▶ Excerpted passage:
The length of time that a child remains out of school could, of itself, be an alerting factor of risk of harm to the child. Accordingly if a situation is not resolved within 3 days the Education Welfare Service should be contacted, then referrals should be made to the police and LA children’s social care, as appropriate over the next two weeks.
Extended leave of absence can be authorised by the head teacher, at which point a return date is set. In these cases the time line for enquiries starts from when the child does not attend school on the expected return date, not from the day the extended leave started.
3. Notifications and Actions
If the answers to any of the points set out in the previous section indicates that there are concerns about the child’s safety then a referral should be made to the police and children’s social care on day one. The education welfare service should be informed and requested to assist in locating the child.
- Contact the local police station (24 hour response);
- Any suspicion/evidence of crime must be clearly stated;
- The circumstances and all available information regarding the child and family will be required.
- The missing person report will be risk assessed and the local police response team will carry out immediate actions;
- The investigation will be progressed by the police response team, in conjunction with either the local Missing Persons Unit and/or the CID.
- The missing person report will generate a notification to the police;
- The police will work with, and refer information to, LA children’s social care;
- LA children’s social care, who must be contacted as soon as possible in these circumstances, will also liaise with the Child Abuse Investigation Team (CAIT) in order to identify, and act upon, any suspicion of child abuse or child related crime.
The school / educational establishment / college should work in collaboration with Children’s social care and the police and a safeguarding education representative should participate in any strategy discussions, s47 enquiries and Child Protection Conferences which may arise.
If the judgement reached on day one is that there is no reason to believe that the child is suffering, or likely to suffer, significant harm, then the school may delay making a referral. The process of ‘reasonable enquiry’ has not been identified in regulations, however this includes school staff checking with all members of staff whom the child may have had contact with, and with the pupil’s friends and their parents, siblings and known relatives at this school and others.

▶ Directive: Repeat the passage on children missing from school from "The length of" up to and including "extended leave started.", switching "3 days" to "three school days".

▶ Provided material:
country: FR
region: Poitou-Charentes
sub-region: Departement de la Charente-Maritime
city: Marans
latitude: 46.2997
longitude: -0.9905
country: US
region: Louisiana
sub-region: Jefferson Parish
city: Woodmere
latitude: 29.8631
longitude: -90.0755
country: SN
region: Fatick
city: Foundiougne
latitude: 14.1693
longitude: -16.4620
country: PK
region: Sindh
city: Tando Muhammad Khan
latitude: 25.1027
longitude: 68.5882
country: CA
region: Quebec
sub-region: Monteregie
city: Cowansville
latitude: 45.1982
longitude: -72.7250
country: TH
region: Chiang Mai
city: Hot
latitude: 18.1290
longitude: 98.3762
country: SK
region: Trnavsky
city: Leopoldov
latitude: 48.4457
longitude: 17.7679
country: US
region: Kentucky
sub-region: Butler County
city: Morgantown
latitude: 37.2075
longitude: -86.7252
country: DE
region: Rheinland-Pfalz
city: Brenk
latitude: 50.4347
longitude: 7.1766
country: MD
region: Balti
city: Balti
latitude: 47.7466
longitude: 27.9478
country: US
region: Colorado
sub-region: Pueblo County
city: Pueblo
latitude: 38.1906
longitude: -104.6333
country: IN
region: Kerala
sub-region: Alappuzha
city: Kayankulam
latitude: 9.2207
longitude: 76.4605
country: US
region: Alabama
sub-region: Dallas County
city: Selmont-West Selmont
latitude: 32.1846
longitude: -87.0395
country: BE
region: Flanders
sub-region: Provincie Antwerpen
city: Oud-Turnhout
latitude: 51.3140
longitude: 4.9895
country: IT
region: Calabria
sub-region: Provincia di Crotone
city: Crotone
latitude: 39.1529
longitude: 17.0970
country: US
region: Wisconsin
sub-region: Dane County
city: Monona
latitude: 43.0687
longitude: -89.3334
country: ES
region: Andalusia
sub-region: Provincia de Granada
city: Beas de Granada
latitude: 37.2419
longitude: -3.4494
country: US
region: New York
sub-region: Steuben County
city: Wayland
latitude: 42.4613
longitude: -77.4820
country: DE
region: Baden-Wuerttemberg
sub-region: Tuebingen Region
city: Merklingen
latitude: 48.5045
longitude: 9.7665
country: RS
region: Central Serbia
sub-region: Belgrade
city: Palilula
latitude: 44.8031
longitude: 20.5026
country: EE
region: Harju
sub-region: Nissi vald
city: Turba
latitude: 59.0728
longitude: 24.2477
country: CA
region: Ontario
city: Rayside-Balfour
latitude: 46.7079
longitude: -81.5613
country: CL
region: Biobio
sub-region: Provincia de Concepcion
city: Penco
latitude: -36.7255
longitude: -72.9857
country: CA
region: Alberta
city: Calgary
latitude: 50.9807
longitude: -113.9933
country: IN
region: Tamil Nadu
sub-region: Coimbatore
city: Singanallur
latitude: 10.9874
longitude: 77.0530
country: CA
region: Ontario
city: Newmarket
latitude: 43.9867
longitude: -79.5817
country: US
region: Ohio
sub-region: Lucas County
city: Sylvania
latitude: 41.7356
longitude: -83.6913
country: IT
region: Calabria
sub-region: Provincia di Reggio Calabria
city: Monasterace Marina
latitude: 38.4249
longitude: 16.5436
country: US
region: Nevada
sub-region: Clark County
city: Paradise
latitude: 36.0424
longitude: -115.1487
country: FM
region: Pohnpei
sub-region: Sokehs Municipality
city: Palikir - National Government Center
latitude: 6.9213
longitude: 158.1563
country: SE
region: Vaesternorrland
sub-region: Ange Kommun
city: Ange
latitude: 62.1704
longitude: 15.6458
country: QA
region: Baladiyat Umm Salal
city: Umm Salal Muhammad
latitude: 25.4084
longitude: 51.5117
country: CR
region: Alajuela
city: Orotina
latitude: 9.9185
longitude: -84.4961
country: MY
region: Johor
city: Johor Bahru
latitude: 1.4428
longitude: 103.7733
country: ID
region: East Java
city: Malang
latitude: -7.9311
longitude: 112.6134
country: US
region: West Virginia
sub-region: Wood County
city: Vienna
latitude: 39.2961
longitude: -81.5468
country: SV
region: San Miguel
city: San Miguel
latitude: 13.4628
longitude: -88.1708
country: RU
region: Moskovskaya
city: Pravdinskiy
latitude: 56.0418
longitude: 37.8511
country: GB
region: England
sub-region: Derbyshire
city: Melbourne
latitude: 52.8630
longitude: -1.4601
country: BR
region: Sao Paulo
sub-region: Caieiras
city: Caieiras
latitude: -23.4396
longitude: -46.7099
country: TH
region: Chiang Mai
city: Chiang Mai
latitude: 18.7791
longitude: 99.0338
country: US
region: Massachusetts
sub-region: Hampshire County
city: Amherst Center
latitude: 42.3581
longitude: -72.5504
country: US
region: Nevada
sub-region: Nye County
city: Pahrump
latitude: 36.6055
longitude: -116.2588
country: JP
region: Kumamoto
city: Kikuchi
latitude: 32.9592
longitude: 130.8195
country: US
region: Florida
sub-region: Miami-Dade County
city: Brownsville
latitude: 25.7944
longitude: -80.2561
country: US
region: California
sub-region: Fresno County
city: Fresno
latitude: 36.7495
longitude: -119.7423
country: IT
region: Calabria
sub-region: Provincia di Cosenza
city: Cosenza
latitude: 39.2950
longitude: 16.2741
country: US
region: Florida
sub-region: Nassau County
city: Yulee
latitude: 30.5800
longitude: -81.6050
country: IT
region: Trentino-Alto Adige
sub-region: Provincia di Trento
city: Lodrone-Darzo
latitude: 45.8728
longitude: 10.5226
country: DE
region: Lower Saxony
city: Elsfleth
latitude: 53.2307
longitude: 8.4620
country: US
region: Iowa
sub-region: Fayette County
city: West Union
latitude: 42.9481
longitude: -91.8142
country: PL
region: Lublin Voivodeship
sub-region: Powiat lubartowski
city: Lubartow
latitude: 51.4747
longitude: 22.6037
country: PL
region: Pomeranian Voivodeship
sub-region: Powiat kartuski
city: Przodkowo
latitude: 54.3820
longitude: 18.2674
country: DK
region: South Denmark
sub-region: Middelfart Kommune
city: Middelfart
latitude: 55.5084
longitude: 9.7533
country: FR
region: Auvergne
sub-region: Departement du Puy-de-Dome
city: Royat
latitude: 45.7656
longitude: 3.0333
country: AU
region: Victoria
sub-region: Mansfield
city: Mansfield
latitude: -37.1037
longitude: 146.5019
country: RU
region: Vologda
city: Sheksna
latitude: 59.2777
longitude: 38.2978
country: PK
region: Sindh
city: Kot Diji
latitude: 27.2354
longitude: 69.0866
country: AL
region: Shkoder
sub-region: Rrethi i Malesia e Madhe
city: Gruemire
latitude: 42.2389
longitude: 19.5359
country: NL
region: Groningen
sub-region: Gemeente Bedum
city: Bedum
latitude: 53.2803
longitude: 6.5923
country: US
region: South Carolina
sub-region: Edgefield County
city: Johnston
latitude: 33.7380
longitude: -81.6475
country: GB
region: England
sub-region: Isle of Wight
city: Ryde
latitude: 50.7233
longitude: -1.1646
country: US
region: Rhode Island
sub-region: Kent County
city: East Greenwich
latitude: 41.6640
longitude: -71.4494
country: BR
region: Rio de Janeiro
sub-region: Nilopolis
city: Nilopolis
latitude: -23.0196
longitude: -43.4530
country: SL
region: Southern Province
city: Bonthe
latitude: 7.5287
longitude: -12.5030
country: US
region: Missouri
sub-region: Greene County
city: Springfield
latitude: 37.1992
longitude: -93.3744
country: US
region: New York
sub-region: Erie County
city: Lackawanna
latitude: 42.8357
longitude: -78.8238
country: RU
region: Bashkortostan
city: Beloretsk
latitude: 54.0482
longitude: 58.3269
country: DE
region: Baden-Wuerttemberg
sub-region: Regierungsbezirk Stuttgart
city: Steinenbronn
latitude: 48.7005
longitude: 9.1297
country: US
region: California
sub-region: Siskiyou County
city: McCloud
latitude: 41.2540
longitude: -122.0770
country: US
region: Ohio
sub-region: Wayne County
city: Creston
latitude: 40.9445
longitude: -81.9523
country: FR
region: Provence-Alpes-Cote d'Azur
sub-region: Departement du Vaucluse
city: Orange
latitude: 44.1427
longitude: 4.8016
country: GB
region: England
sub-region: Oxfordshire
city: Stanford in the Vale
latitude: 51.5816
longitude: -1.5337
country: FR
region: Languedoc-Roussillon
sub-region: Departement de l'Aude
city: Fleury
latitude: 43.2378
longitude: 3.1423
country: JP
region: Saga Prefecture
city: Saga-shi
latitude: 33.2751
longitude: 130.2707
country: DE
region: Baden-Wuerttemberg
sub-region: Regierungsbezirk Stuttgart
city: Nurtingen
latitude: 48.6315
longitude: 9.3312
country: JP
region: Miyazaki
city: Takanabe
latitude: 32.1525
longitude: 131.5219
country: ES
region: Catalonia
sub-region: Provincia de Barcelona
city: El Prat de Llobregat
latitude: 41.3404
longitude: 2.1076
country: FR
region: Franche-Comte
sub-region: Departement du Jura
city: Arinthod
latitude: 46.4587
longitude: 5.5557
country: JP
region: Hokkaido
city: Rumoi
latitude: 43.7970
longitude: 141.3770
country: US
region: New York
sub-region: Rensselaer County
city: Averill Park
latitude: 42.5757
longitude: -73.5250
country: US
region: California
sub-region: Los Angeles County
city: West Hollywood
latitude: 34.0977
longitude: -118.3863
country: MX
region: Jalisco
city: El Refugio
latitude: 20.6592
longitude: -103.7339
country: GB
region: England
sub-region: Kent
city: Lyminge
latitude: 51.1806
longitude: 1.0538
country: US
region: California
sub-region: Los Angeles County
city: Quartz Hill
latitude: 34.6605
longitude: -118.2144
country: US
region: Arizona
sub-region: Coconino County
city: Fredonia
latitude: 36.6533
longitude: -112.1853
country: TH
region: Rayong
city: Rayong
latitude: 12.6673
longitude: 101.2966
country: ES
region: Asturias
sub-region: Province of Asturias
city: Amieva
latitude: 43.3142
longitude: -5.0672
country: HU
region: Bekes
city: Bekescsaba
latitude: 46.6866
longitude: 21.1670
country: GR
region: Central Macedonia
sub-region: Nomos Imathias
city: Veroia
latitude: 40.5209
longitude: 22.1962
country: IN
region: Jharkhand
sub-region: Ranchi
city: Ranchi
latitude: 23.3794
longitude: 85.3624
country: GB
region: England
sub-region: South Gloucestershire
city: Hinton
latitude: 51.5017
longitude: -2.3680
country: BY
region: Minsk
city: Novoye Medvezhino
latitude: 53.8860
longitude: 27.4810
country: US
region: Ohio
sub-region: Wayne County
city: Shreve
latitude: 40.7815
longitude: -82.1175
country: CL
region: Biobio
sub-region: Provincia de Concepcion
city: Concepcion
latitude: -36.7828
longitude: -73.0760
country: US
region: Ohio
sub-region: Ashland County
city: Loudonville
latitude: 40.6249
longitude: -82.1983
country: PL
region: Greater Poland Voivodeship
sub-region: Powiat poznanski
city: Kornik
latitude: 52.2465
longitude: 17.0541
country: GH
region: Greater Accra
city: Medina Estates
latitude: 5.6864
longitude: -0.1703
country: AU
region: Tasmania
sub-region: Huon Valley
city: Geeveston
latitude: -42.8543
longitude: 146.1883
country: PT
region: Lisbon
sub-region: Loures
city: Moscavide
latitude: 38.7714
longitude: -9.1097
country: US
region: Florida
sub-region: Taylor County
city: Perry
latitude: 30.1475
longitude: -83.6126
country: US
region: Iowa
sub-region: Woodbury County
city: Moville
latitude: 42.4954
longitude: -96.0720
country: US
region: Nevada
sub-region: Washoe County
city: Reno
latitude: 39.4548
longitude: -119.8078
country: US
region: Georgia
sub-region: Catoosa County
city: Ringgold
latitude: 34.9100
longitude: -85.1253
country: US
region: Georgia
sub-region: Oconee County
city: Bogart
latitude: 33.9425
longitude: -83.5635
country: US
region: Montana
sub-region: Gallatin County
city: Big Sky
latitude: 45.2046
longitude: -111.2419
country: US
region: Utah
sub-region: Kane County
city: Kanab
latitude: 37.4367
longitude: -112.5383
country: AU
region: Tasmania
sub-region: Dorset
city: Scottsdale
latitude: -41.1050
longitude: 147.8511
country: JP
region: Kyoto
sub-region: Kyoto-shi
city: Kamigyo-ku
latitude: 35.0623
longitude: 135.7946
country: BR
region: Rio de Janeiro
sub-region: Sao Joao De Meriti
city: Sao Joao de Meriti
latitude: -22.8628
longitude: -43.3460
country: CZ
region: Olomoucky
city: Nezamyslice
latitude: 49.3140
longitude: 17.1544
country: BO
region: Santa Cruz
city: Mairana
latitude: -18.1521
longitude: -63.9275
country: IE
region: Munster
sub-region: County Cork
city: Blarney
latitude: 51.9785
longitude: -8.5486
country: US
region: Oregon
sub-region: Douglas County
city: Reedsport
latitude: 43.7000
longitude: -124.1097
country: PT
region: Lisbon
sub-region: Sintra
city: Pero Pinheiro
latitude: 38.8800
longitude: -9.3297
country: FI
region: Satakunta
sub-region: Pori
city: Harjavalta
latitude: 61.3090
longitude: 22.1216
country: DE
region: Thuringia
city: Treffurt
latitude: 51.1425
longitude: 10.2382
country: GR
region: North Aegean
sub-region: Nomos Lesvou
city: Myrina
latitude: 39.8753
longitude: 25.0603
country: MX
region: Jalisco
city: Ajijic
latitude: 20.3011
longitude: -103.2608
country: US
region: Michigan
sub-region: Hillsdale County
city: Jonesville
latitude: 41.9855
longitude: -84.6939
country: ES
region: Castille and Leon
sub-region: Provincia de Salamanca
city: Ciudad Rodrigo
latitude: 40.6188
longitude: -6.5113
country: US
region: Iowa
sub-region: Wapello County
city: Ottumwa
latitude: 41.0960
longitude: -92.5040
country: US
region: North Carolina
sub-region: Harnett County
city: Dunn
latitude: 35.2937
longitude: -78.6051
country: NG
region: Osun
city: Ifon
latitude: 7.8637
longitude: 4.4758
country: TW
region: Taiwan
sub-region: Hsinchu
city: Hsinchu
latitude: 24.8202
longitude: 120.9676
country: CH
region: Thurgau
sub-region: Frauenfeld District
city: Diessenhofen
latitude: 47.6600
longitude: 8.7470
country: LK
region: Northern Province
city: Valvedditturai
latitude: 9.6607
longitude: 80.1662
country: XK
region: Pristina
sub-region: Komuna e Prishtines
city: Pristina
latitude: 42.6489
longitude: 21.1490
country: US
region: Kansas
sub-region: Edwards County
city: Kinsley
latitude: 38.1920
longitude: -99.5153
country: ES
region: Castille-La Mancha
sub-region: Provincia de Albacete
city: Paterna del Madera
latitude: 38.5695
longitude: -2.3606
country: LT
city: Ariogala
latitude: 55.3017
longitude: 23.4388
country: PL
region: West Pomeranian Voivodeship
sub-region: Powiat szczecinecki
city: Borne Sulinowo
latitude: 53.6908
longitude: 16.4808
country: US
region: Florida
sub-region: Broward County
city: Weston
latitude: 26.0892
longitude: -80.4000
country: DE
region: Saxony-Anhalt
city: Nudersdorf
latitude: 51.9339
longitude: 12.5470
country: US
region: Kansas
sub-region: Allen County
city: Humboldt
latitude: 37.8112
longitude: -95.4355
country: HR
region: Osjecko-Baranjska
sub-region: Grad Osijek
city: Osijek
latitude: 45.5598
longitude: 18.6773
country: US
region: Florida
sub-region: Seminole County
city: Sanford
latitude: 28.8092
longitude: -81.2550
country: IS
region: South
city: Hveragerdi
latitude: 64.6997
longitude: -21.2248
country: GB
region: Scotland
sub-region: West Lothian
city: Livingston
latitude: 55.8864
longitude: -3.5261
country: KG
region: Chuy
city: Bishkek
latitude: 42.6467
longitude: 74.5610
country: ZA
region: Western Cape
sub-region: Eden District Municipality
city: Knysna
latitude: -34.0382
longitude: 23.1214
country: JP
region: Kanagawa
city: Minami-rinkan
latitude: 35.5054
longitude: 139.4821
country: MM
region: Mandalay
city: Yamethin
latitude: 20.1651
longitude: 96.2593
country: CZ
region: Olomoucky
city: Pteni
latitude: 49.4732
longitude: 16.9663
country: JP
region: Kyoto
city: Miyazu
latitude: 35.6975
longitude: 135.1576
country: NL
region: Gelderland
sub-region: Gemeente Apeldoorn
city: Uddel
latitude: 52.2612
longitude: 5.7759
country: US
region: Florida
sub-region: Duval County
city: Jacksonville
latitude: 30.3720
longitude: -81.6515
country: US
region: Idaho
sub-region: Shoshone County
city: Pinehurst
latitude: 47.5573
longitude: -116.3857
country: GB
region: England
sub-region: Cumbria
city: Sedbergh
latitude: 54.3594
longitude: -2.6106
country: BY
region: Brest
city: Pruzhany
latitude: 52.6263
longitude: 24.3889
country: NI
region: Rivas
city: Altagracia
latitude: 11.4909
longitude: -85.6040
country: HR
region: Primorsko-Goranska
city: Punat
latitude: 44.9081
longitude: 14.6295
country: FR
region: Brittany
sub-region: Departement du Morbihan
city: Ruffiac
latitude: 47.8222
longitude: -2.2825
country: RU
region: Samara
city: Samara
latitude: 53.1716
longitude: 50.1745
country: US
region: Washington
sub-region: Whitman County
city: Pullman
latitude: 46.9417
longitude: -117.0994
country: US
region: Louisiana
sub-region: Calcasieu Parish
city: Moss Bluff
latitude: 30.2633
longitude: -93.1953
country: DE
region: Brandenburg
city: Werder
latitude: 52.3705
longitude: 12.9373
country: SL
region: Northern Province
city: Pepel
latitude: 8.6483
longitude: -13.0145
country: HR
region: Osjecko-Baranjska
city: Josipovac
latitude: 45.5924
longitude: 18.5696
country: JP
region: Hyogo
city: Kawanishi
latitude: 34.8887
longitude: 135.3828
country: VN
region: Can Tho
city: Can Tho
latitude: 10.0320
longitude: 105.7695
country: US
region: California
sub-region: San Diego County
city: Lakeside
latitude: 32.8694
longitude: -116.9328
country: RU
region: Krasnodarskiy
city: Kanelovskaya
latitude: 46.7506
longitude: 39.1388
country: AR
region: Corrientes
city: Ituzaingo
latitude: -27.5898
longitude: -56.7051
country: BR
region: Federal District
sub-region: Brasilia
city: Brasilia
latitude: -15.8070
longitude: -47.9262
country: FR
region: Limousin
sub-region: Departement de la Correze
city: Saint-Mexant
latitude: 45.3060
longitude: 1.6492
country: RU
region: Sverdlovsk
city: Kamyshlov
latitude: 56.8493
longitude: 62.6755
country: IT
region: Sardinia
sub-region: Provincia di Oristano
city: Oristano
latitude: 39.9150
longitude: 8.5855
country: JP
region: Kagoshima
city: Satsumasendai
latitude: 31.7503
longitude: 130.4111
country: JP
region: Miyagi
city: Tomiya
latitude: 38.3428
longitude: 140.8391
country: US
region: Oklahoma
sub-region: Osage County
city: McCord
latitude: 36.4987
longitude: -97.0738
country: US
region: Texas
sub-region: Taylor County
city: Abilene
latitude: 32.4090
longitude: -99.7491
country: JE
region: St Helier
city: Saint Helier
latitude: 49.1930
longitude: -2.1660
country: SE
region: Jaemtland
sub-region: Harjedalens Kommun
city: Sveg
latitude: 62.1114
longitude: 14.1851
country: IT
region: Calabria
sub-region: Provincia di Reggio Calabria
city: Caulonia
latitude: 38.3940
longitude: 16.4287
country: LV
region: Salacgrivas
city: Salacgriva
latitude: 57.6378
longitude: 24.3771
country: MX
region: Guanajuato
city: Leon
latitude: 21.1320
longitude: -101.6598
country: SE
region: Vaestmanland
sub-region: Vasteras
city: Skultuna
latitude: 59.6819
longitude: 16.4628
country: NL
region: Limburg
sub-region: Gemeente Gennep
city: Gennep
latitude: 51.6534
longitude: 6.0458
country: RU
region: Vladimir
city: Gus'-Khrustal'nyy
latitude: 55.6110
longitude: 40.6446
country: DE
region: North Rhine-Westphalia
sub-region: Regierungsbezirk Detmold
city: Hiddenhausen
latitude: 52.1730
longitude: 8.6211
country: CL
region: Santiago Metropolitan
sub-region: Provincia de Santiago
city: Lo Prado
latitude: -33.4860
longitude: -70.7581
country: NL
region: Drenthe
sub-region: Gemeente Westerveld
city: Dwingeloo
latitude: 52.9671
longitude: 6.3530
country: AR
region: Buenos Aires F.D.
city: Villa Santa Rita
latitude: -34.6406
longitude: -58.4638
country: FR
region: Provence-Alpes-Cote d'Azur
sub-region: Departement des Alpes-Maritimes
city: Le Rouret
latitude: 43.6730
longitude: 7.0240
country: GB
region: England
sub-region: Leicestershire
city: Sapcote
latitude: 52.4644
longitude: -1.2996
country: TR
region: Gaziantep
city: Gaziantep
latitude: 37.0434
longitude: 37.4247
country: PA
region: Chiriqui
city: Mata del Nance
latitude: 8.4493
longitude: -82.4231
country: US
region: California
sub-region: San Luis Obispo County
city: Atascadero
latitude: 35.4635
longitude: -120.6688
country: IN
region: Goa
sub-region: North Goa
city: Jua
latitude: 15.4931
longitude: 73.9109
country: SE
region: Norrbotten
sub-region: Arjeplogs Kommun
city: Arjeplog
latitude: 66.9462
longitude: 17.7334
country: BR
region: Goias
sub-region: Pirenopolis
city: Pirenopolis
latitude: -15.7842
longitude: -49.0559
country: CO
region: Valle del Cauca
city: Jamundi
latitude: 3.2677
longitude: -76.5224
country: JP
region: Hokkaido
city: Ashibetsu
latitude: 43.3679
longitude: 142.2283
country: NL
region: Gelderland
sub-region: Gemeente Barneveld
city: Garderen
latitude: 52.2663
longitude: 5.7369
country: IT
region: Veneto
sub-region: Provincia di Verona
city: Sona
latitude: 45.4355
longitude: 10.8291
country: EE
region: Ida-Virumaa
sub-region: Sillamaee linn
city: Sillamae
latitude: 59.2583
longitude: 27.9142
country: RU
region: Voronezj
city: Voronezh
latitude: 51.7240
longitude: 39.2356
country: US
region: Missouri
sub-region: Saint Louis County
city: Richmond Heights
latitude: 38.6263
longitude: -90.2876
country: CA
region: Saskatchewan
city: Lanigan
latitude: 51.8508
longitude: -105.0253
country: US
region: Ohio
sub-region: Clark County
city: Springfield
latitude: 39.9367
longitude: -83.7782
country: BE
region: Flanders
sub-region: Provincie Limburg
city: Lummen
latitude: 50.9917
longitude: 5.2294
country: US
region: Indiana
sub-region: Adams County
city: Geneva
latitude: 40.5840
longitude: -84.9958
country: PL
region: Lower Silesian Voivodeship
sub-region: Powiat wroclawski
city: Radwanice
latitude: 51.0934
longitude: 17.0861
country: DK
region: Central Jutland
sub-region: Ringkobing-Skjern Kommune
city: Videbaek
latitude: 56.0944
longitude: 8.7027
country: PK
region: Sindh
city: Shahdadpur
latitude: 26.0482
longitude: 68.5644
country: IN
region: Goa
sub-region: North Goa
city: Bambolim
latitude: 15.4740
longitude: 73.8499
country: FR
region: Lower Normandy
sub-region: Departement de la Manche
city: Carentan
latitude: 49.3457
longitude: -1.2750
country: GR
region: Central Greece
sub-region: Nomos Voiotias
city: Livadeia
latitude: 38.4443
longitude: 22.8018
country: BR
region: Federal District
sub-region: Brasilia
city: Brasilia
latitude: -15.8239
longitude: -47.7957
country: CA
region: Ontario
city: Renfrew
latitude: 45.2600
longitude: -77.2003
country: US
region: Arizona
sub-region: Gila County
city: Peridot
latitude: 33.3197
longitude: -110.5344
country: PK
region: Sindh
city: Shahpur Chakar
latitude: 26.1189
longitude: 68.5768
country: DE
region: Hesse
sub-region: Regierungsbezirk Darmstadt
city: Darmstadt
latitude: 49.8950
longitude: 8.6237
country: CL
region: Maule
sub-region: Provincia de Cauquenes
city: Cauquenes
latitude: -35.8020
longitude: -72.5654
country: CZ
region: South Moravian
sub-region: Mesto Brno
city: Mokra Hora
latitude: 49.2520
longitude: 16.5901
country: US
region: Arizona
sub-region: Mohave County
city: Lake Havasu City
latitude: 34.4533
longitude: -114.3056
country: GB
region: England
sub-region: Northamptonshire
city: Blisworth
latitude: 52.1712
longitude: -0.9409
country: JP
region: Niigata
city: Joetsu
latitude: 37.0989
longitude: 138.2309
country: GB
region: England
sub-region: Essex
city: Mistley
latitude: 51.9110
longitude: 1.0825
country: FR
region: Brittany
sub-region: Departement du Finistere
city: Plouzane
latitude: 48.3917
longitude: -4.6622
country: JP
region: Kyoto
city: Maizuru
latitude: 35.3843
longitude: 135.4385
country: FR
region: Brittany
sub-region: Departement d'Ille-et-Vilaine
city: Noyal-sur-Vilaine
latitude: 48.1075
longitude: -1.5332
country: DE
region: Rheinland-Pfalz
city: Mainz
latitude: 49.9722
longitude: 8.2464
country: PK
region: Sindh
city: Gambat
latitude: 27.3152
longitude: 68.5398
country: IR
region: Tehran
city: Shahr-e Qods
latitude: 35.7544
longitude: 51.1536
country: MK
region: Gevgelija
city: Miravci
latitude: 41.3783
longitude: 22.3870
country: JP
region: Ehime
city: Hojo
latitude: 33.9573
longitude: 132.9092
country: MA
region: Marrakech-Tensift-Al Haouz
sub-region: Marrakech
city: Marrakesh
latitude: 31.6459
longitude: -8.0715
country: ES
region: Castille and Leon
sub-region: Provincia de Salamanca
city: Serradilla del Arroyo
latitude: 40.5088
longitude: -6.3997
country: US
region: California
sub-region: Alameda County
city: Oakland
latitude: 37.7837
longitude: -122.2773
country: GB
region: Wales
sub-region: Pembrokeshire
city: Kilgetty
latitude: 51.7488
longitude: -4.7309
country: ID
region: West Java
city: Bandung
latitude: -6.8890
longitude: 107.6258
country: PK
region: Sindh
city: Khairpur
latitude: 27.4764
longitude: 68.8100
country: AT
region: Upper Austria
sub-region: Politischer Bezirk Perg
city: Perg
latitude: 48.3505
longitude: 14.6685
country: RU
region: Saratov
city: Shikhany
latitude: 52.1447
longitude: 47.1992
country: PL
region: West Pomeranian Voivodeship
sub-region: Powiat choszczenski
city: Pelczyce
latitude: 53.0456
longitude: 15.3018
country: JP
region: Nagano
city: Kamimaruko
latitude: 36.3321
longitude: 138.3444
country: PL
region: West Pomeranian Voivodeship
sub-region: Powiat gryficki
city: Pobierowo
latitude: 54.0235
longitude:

▶ Reply:
The length of time that a child remains out of school could, of itself, be an alerting factor of risk of harm to the child. Accordingly if a situation is not resolved within three school days the Education Welfare Service should be contacted, then referrals should be made to the police and LA children’s social care, as appropriate over the next two weeks.
Extended leave of absence can be authorised by the head teacher, at which point a return date is set. In these cases the time line for enquiries starts from when the child does not attend school on the expected return date, not from the day the extended leave started.